Still, the advice I heard from my WW Coach and other members at my Workshops resonated: They’d always say, “just move a little bit more.” So I started walking outside for 10 minutes here and there until I found the time and stamina to walk for 20: Eventually I realized that letting my kids nap for an extra thirty minutes gave me just enough time to sneak in a workout or stroller walk. The little changes really added up!
Expanding my “why”
While the pounds didn’t exactly fall off, around week 16, I walked up the stairs in my house without getting out of breath and back down without my knees throbbing. At that point, I started to understand that my journey wouldn’t just help me look more attractive: It would make me feel better and hopefully, live longer so I could be there for my kids.

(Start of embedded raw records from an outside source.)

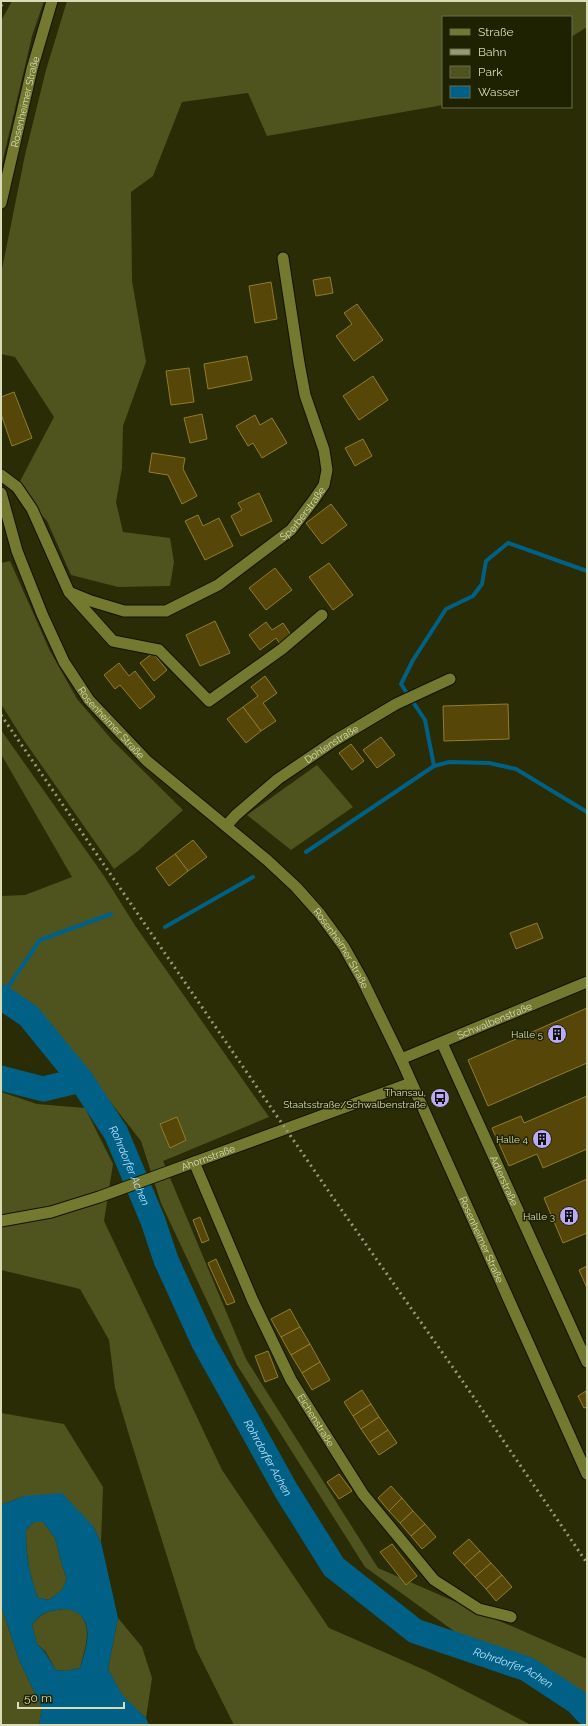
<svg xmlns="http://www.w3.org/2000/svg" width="588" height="1726" viewBox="0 0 588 1726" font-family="Raleway,sans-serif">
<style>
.green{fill:#4f541e}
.water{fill:#006086;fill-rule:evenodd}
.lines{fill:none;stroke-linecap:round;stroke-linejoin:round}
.stream{stroke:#006086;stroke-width:4}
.river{stroke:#006086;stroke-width:25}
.building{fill:#564607;stroke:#917c30}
.minor-casing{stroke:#121300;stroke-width:13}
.secondary-casing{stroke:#121300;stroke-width:13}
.minor{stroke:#737a30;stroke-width:11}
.secondary{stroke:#737a30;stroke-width:11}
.rail{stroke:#979b75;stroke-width:3;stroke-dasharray:2 4;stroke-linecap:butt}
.labels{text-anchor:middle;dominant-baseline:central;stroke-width:3;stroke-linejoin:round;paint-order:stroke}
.street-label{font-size:10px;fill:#d8ddb8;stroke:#1f2200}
.poi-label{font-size:10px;fill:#d8ddb8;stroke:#1f2200;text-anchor:end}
.water-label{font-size:11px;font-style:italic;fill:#bae0f7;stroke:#1f2200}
</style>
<rect width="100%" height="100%" fill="#292c04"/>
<g class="green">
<polygon points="12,1 44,1 32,36 1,168 1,21"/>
<polygon points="67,1 587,1 587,27 571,37 571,17 443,17 443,105 267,136 248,93 182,102 153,176 131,192 132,281 146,362 123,426 122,468 116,502 123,532 170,538 174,562 170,586 118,587 71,575 47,521 17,487 54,417 15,357 1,354 1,274 25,155 46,70"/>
<polygon points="10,561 50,651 77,699 113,741 183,810 138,851 114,869 23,739 1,704 1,563"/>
<polygon points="1,730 104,876 136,927 269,1117 163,1161 246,1359 378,1568 587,1659 587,1704 537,1663 465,1639 365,1567 237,1365 161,1203 141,1141 39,1011 1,991 1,896 25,895 72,877 1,754"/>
<polygon points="317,765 353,807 291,850 247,815"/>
<polygon points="1,1092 37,1104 85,1108 113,1164 104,1221 222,1470 329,1628 427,1671 531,1725 234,1725 196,1649 129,1435 115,1388 109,1340 80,1289 1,1270"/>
<polygon points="1,1413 64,1424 103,1487 101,1542 93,1526 24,1496 1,1505"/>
<path d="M34 1522H43L55 1538 62 1565 67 1579 62 1590 49 1600 38 1598C29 1573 26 1556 26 1530Z"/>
<polygon points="1,1606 20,1662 42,1708 39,1725 1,1725"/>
<path d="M65 1609C69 1610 74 1610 77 1612 95 1625 84 1652 80 1668L66 1671 56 1670 45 1651 37 1644 32 1625C43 1611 49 1611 65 1609Z"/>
<polygon points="118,1618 142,1647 152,1678 146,1718 123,1697 108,1669"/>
</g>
<path class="water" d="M62 1493 93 1526 101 1542 118 1618 108 1669 123 1696 146 1718 149 1725H39L42 1708 20 1662 1 1606V1505L24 1496ZM34 1522H43L55 1538 62 1565 67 1579 62 1590 49 1600 38 1598C29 1573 26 1556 26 1530ZM65 1609C69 1610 75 1611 78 1613 95 1626 85 1651 80 1668L66 1671 56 1670 44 1651 37 1644 32 1625C42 1611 49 1611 65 1609Z"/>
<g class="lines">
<g class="stream">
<polyline points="434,766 425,720 401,684 413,660 446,609 473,596 482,584 486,561 508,543 587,571"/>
<polyline points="306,852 434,766 449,762 489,763 516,769 587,812"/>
<polyline points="165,927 253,877"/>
<polyline points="1,997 40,940 111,914"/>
</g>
<g class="river">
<path id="s1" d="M1 997 29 1016 81 1080 116 1133 153 1221 166 1260 204 1343 287 1492 334 1567 415 1631 527 1669 577 1702 587 1713"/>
<polyline points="1,1078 43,1089 81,1080"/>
</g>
</g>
<g class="building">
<polygon points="330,277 333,293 316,296 313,280"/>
<polygon points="271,282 277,319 255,323 249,286"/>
<polygon points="357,304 383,340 354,361 336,336 352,324 344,313"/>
<polygon points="247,356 252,380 208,389 204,364"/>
<polygon points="189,368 194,402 171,405 166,371"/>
<polygon points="373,376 388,400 359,420 343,396"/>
<polygon points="14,392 32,438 12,446 1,414 1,397"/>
<polygon points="202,414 207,439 190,443 184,418"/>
<polygon points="255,415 260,425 272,418 287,443 262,458 253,443 248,446 236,426"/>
<polygon points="363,439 372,456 355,466 345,448"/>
<polygon points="152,453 185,458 183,469 197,496 182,504 168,475 149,472"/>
<polygon points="259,493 272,521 241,536 231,516 242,510 238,503"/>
<polygon points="331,504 347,525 322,544 306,523"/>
<polygon points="198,515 203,526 219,518 233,546 205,560 185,521"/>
<polygon points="329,563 353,595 333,610 309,577"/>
<polygon points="275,568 292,590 266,610 249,588"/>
<polygon points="215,621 230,653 200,666 186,635"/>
<polygon points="266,622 272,630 283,623 291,635 280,644 276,638 260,650 249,635"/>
<polygon points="153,653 167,670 154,681 140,663"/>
<polygon points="119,663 129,676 135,671 155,697 140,709 120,685 115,689 104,675"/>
<polygon points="265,676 277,693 263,703 276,721 261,731 243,707 258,696 251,687"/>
<polygon points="508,704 509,739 444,741 443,706"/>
<polygon points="243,707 261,731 246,743 227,719"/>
<polygon points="381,737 395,755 377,768 363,750"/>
<polygon points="351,744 364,761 352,770 339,753"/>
<polygon points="193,840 207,857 188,871 175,854"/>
<polygon points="175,854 188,871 169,886 156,868"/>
<polygon points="537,923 543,938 516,949 510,933"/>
<polygon points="587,1008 587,1063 488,1106 468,1060"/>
<polygon points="587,1096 587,1149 543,1168 537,1154 509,1166 492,1128 521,1116 524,1123"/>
<polygon points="177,1117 186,1140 170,1148 160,1124"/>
<polygon points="587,1179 587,1233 563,1243 544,1198"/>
<polygon points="200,1217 209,1240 202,1243 193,1220"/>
<polygon points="216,1259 235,1302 227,1305 208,1263"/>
<polygon points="587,1266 587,1288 579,1270"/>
<polygon points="290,1309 300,1327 281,1337 271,1319"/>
<polygon points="300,1327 310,1344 291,1355 281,1337"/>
<polygon points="310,1344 320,1362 302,1373 291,1355"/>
<polygon points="268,1351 278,1377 265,1382 255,1356"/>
<polygon points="320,1362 330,1380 312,1390 302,1373"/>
<polygon points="362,1390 371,1404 353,1416 344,1402"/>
<polygon points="586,1391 587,1407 584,1408 578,1396"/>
<polygon points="371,1404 379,1417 361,1429 353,1416"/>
<polygon points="379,1417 388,1430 370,1442 361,1429"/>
<polygon points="388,1430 397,1443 379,1455 370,1442"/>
<polygon points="339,1474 352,1491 339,1499 327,1482"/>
<polygon points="391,1486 402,1498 389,1511 378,1498"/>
<polygon points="402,1498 413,1511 400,1523 389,1511"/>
<polygon points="413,1511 425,1524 411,1536 400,1523"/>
<polygon points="425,1524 436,1537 422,1549 411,1536"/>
<polygon points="469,1539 480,1551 464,1565 453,1553"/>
<polygon points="392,1544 417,1576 406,1585 380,1552"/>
<polygon points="480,1551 491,1563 475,1577 464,1565"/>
<polygon points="491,1563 502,1575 486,1589 475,1577"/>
<polygon points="502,1575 512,1587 496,1601 486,1589"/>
</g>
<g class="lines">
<defs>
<g id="minor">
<path id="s2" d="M1 475 17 487 32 509 69 592 91 601 124 611H166L218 585 291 530 313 501 324 485 327 470 324 450 305 395 299 363 283 258"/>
<polyline points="70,593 113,641 159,650 209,701 282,649 322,615"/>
<path id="s3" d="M226 826 236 815 278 779 334 741 396 704 450 679"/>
<path id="s4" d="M442 1043 587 1362"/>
<path id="s5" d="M401 1059 587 982"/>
<path id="s6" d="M194 1162 253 1301 291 1380 363 1494 434 1580 479 1609 511 1617"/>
<path id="s7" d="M1 1221 51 1212 99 1197 411 1083"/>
</g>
<g id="secondary">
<path id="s8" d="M1 203 32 69 52 1"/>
<path id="s9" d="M1 493 17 551 42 614 64 662 89 700 147 761 267 860 296 887 320 914 344 947 362 979 401 1059 587 1474"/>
</g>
</defs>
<use href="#minor" class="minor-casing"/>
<use href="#secondary" class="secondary-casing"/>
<use href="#minor" class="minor"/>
<use href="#secondary" class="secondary"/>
<g class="rail">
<polyline points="1,6 4,1"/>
<polyline points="1,715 336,1202 466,1386 587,1563"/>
</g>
</g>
<defs>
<symbol id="building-disc" viewBox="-11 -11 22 22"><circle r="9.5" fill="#bbaaf6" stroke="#1f2200"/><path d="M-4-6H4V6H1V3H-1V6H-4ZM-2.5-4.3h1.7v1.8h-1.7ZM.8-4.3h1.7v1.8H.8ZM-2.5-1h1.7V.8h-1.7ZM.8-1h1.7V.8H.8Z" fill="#111"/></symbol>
<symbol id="bus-disc" viewBox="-11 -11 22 22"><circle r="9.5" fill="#bbaaf6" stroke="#1f2200"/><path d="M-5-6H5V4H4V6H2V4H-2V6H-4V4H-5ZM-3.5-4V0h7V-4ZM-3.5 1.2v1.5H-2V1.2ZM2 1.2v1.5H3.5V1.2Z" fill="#111"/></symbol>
</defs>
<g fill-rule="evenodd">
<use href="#building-disc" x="546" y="1023" width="22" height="22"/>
<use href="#bus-disc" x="429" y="1087" width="22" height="22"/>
<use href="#building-disc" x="531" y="1128" width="22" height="22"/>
<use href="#building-disc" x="558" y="1205" width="22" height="22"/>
</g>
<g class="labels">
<g class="street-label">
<text stroke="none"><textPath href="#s8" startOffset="104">Rosenheimer Straße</textPath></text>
<text stroke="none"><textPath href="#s2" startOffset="407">Sperberstraße</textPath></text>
<text stroke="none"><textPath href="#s9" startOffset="258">Rosenheimer Straße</textPath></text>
<text stroke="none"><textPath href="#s3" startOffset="134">Dohlenstraße</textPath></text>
<text stroke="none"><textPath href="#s9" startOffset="582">Rosenheimer Straße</textPath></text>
<text stroke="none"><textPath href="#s5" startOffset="101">Schwalbenstraße</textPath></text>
<text stroke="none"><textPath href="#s7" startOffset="217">Ahornstraße</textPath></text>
<text stroke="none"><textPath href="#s4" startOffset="151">Adlerstraße</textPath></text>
<text stroke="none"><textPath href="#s9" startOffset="906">Rosenheimer Straße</textPath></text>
<text stroke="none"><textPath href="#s6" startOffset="286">Eichenstraße</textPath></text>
</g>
<g class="poi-label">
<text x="543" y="1034">Halle 5</text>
<text x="426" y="1092">Thansau,<tspan x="426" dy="12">Staatsstraße/Schwalbenstraße</tspan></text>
<text x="528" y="1139">Halle 4</text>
<text x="555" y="1216">Halle 3</text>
</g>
<g class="water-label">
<text stroke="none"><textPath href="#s1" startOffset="215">Rohrdorfer Achen</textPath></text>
<text stroke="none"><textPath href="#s1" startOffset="539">Rohrdorfer Achen</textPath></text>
<text stroke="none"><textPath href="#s1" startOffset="875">Rohrdorfer Achen</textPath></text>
</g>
</g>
<rect width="588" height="1726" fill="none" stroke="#d8ddb8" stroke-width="4"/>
<rect x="442" y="16" width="130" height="92" fill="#1f2200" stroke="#696d4a"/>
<rect x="450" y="29" width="20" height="6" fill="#737a30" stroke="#696d4a"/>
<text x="478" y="36" font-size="12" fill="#d8ddb8">Straße</text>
<rect x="450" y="49" width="20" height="6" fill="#979b75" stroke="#696d4a"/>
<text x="478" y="56" font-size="12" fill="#d8ddb8">Bahn</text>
<rect x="450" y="66" width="20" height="12" fill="#4f541e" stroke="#696d4a"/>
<text x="478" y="76" font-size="12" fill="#d8ddb8">Park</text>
<rect x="450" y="86" width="20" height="12" fill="#006086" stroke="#696d4a"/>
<text x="478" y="96" font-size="12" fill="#d8ddb8">Wasser</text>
<path d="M18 1702v6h106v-6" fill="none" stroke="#d8ddb8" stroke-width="2"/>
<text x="24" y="1702" font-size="12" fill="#d8ddb8" stroke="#1f2200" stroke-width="3" paint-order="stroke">50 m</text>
</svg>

Throughout my journey, I kept reminding myself that I needed to be physically fit for my middle daughter; because of her Down syndrome, she'll never stop needing me.
Of course there were days when I was so exhausted or emotionally drained that I ended up blowing through my daily SmartPoints and then some. But through it all, I kept tracking. Regardless of how my week went, I never skipped my Saturday morning Workshop. I don’t know if I would have been as successful if it hadn’t been for the guidance of my Coach. I always left Workshops feeling reinvigorated and ready to take on the next week.
Putting myself first...at least sometimes
Over the course of my journey, I’ve learned that taking care of myself is worthwhile. As a mom of three, I know I can’t always be number one on my priority list, but I do need to bring myself to the top sometimes.
Although I’ve lost 71 pounds*, there are still parts of my body that I’m working to accept. At the same time, I finally feel confident standing beside my husband, and I’m beyond proud of both the way I look and how far I’ve come.